Slate has a story on the history and process of stoning in Iran. Truly gruesome stuff, and people are condemned to it for adultery and prostitution. Also, the judge doesn't actually need any evidence or witness testimony whatsoever to condemn a woman to die this way.

Did I mention that you get buried up to your chest before you are stoned to death by rocks the size of tangerines?

The Slate story was prompted by the plight of Sakineh Ashtiani, a woman condemned to exactly such a penalty (despite the supposed moratorium on stonings in Iran) and an offer from the president of Brazil to grant her asylum.

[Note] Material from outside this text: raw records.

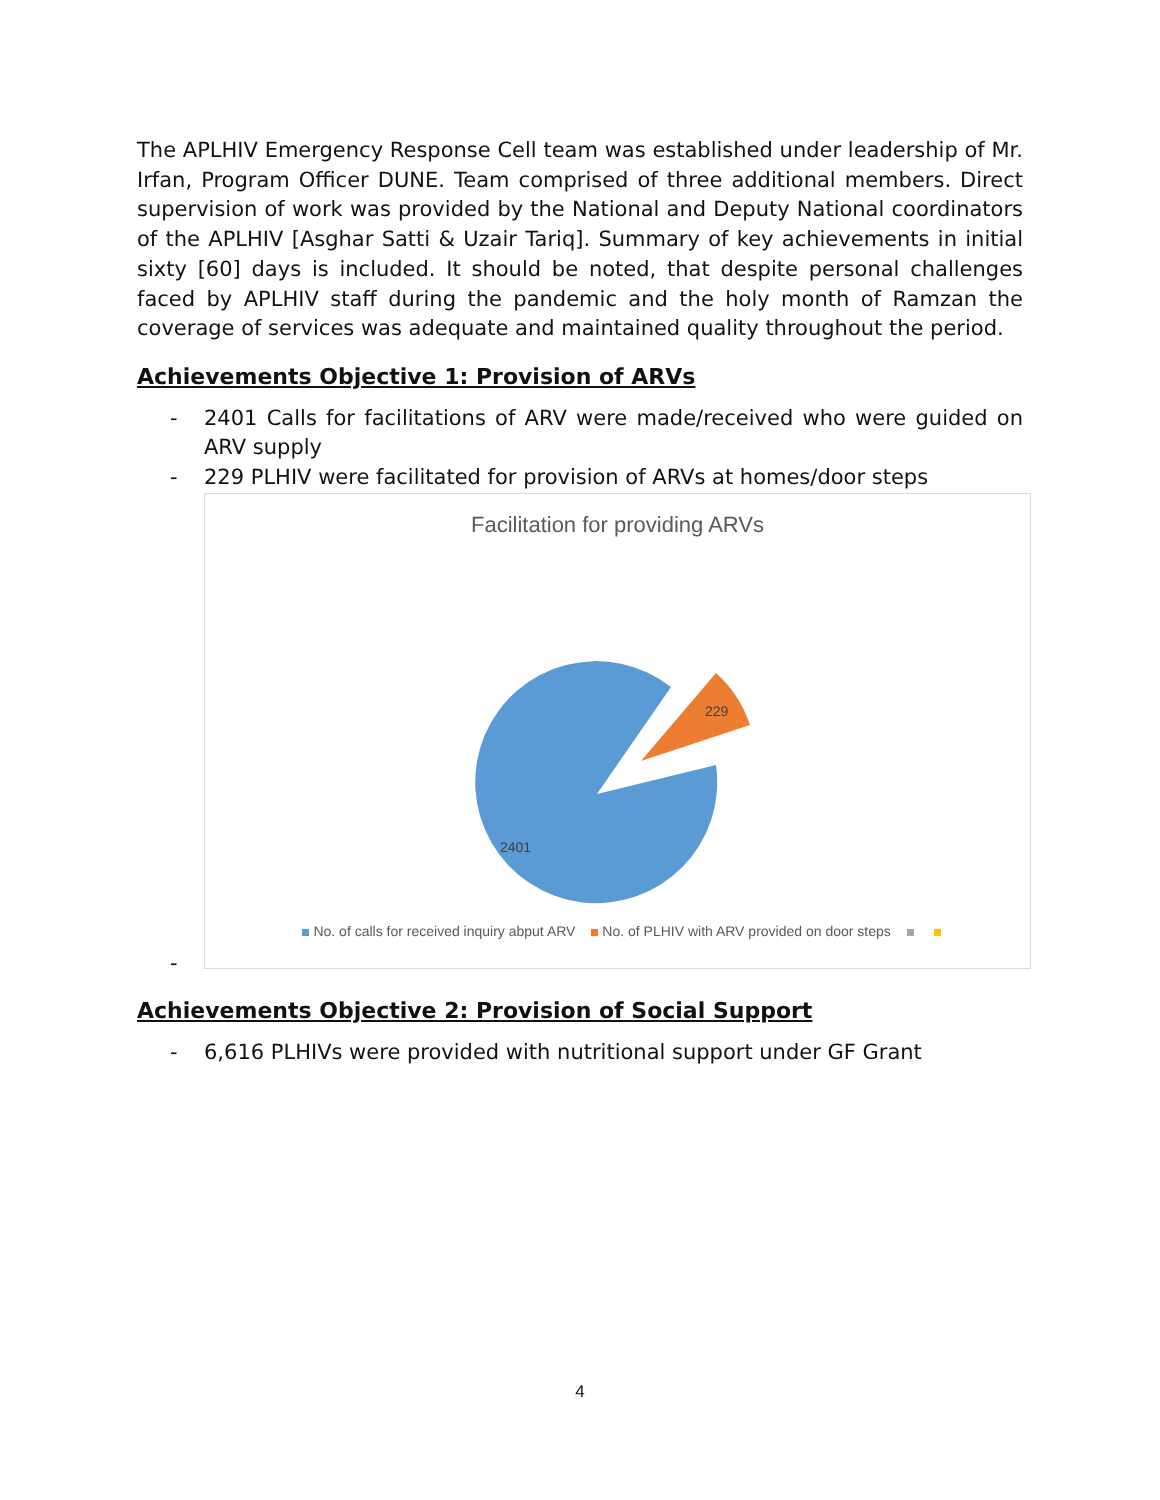The APLHIV Emergency Response Cell team was established under leadership of Mr. Irfan, Program Officer DUNE. Team comprised of three additional members. Direct supervision of work was provided by the National and Deputy National coordinators of the APLHIV [Asghar Satti & Uzair Tariq]. Summary of key achievements in initial sixty [60] days is included. It should be noted, that despite personal challenges faced by APLHIV staff during the pandemic and the holy month of Ramzan the coverage of services was adequate and maintained quality throughout the period.
Achievements Objective 1: Provision of ARVs
- 2401 Calls for facilitations of ARV were made/received who were guided on ARV supply
- 229 PLHIV were facilitated for provision of ARVs at homes/door steps
Facilitation for providing ARVs
229
2401
No. of calls for received inquiry abput ARV No. of PLHIV with ARV provided on door steps
-
Achievements Objective 2: Provision of Social Support
- 6,616 PLHIVs were provided with nutritional support under GF Grant
4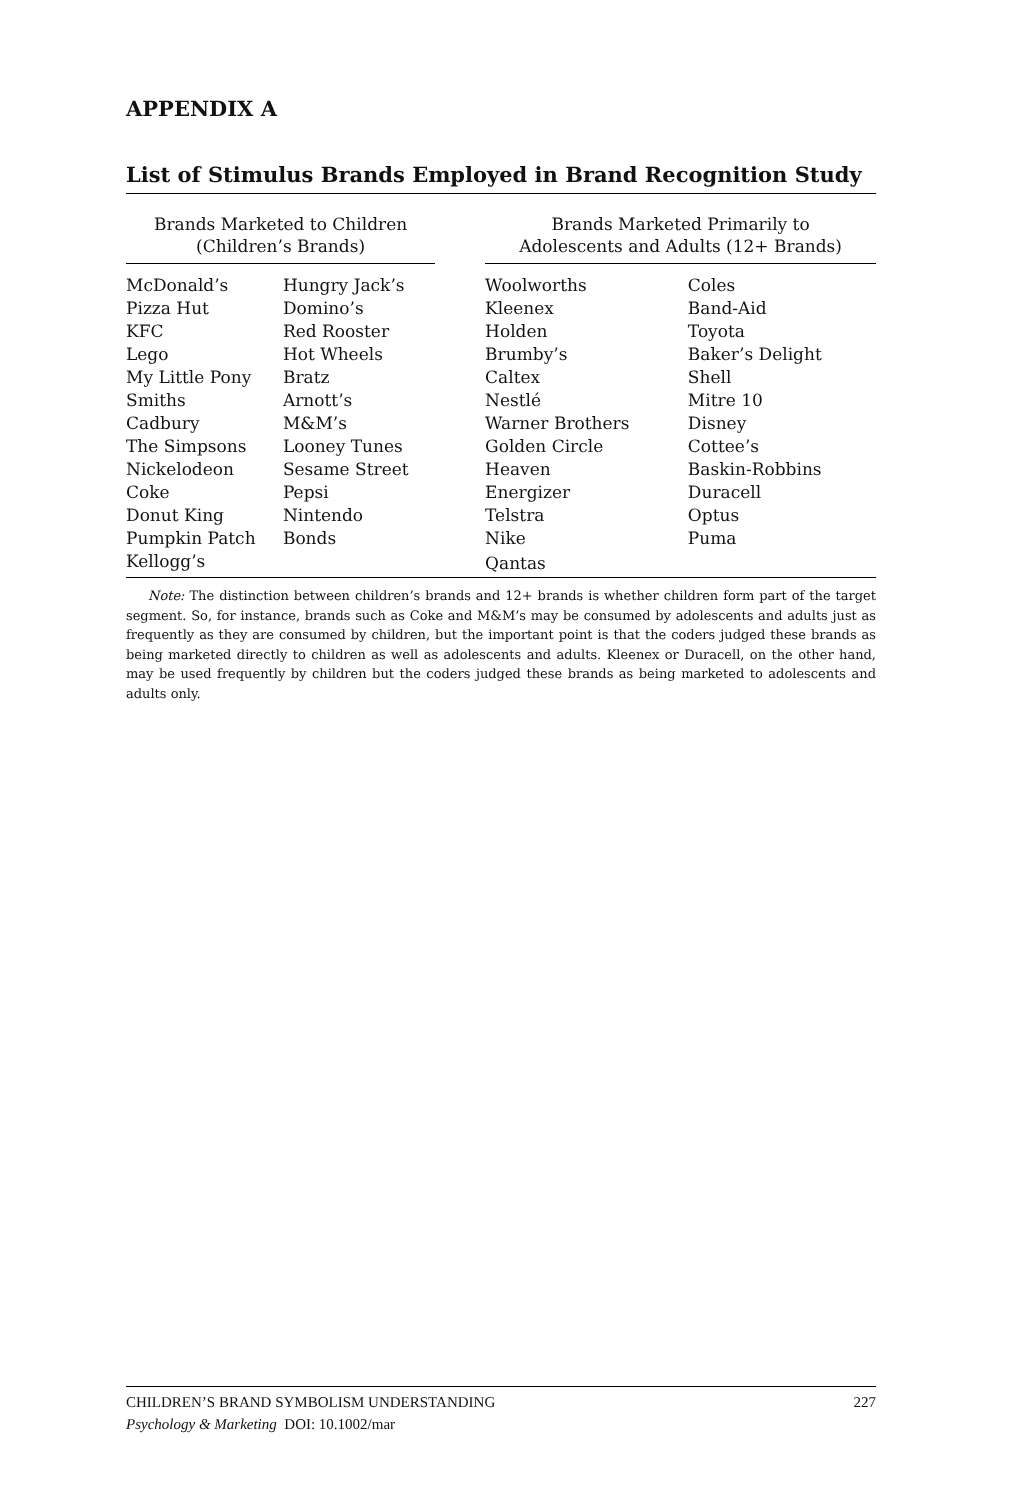APPENDIX A
List of Stimulus Brands Employed in Brand Recognition Study
| Brands Marketed to Children (Children’s Brands) | | | Brands Marketed Primarily to Adolescents and Adults (12+ Brands) | |
| --- | --- | --- | --- | --- |
| McDonald’s | Hungry Jack’s | | Woolworths | Coles |
| Pizza Hut | Domino’s | | Kleenex | Band-Aid |
| KFC | Red Rooster | | Holden | Toyota |
| Lego | Hot Wheels | | Brumby’s | Baker’s Delight |
| My Little Pony | Bratz | | Caltex | Shell |
| Smiths | Arnott’s | | Nestlé | Mitre 10 |
| Cadbury | M&M’s | | Warner Brothers | Disney |
| The Simpsons | Looney Tunes | | Golden Circle | Cottee’s |
| Nickelodeon | Sesame Street | | Heaven | Baskin-Robbins |
| Coke | Pepsi | | Energizer | Duracell |
| Donut King | Nintendo | | Telstra | Optus |
| Pumpkin Patch | Bonds | | Nike | Puma |
| Kellogg’s | | | Qantas | |
Note: The distinction between children’s brands and 12+ brands is whether children form part of the target segment. So, for instance, brands such as Coke and M&M’s may be consumed by adolescents and adults just as frequently as they are consumed by children, but the important point is that the coders judged these brands as being marketed directly to children as well as adolescents and adults. Kleenex or Duracell, on the other hand, may be used frequently by children but the coders judged these brands as being marketed to adolescents and adults only.
CHILDREN’S BRAND SYMBOLISM UNDERSTANDING 227
Psychology & Marketing DOI: 10.1002/mar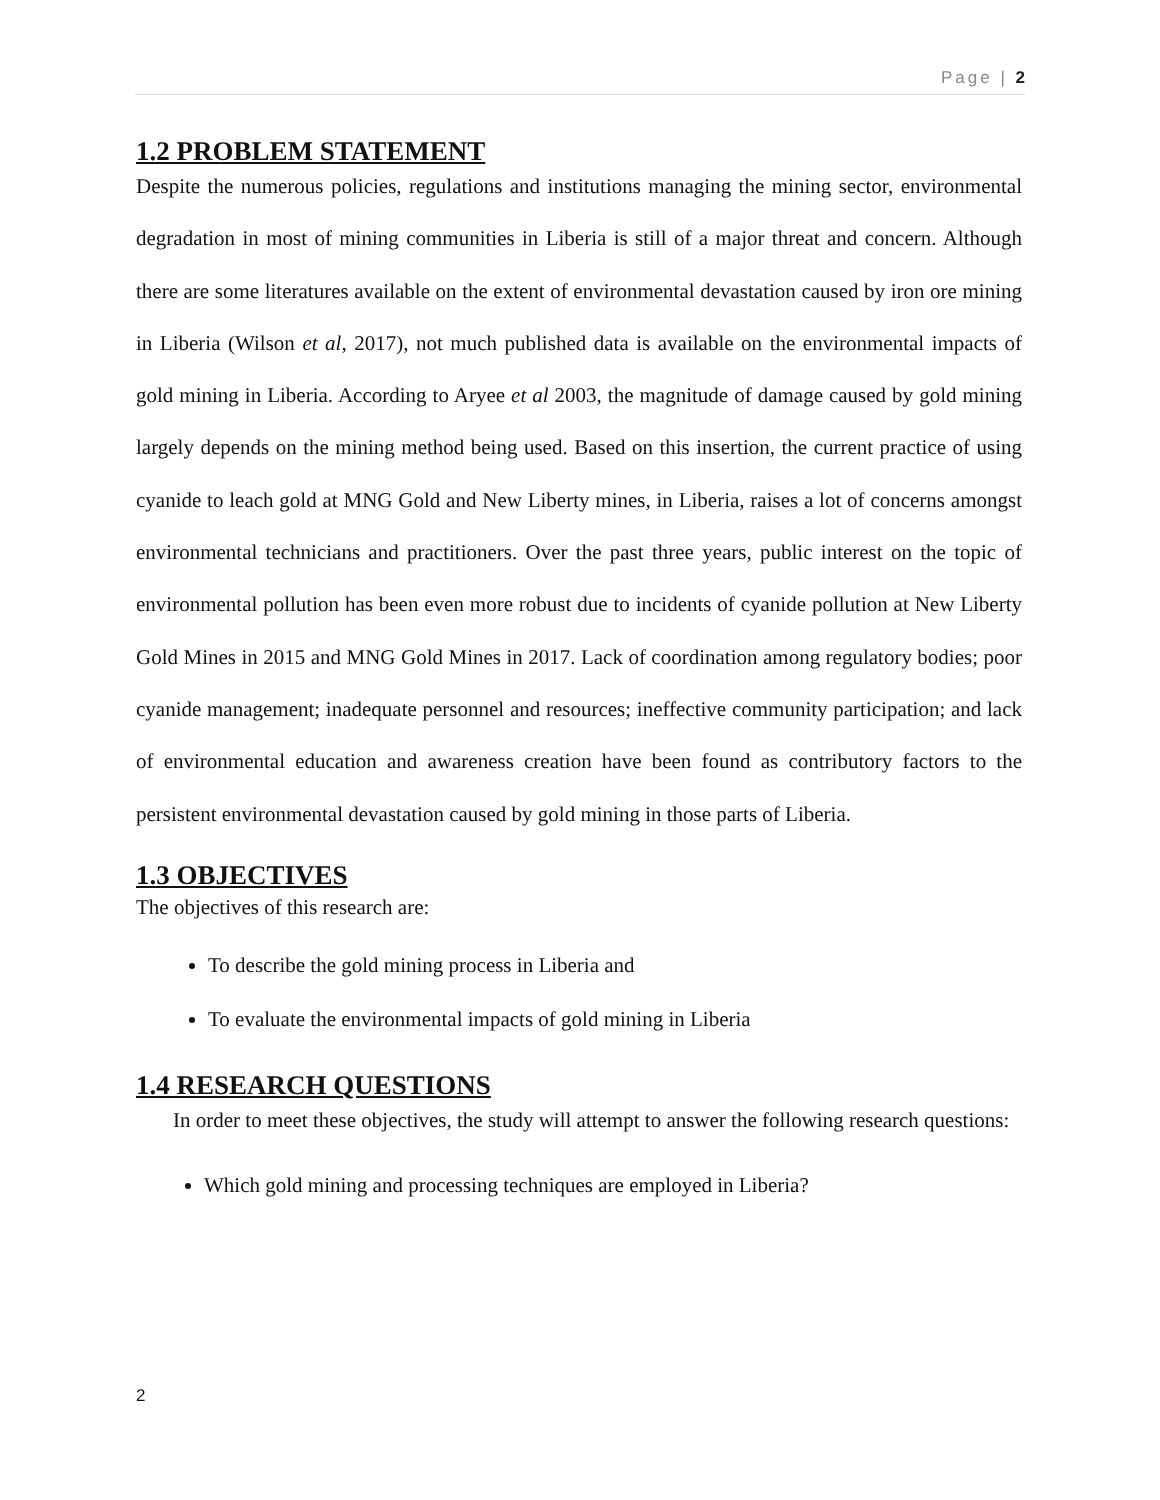Page | 2
1.2 PROBLEM STATEMENT
Despite the numerous policies, regulations and institutions managing the mining sector, environmental degradation in most of mining communities in Liberia is still of a major threat and concern. Although there are some literatures available on the extent of environmental devastation caused by iron ore mining in Liberia (Wilson et al, 2017), not much published data is available on the environmental impacts of gold mining in Liberia. According to Aryee et al 2003, the magnitude of damage caused by gold mining largely depends on the mining method being used. Based on this insertion, the current practice of using cyanide to leach gold at MNG Gold and New Liberty mines, in Liberia, raises a lot of concerns amongst environmental technicians and practitioners. Over the past three years, public interest on the topic of environmental pollution has been even more robust due to incidents of cyanide pollution at New Liberty Gold Mines in 2015 and MNG Gold Mines in 2017. Lack of coordination among regulatory bodies; poor cyanide management; inadequate personnel and resources; ineffective community participation; and lack of environmental education and awareness creation have been found as contributory factors to the persistent environmental devastation caused by gold mining in those parts of Liberia.
1.3 OBJECTIVES
The objectives of this research are:
To describe the gold mining process in Liberia and
To evaluate the environmental impacts of gold mining in Liberia
1.4 RESEARCH QUESTIONS
In order to meet these objectives, the study will attempt to answer the following research questions:
Which gold mining and processing techniques are employed in Liberia?
2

I point this out first of all because it should have been us that offered asylum. I don't care if it's a publicity stunt, or if there's any chance of her getting an opportunity to take Brazil up on it. The combination of Ashtiani's charge, trial, and sentence encapsulate a horrific complex of police state tactics and medieval theocratic values, an "Inquisitor state" that we should be attempting to expose and humiliate at every opportunity.

Iran's example reminds us how Bush and Cheney had it wrong when they argued that our civil libertarian values make us weak and vulnerable. Rather, it is precisely our principles, our belief in everyone's right to privacy, religious freedom, and the rights of the arrested that make our society not just different from Iran's, but superior.

I also bring this up because stoning seems like an old ritual punishment that shows how Iran never progressed beyond the Middle Ages, but in fact it has only existed in Iran since 1983. We forget that Islamic fundamentalism is a recent phenomenon, a reaction to western colonialism. The United States' first participation in a coup of a democratically elected foreign head of government, in fact, was committed in Iran by the Eisenhower Administration.

It seems all our current nemeses are our own creations.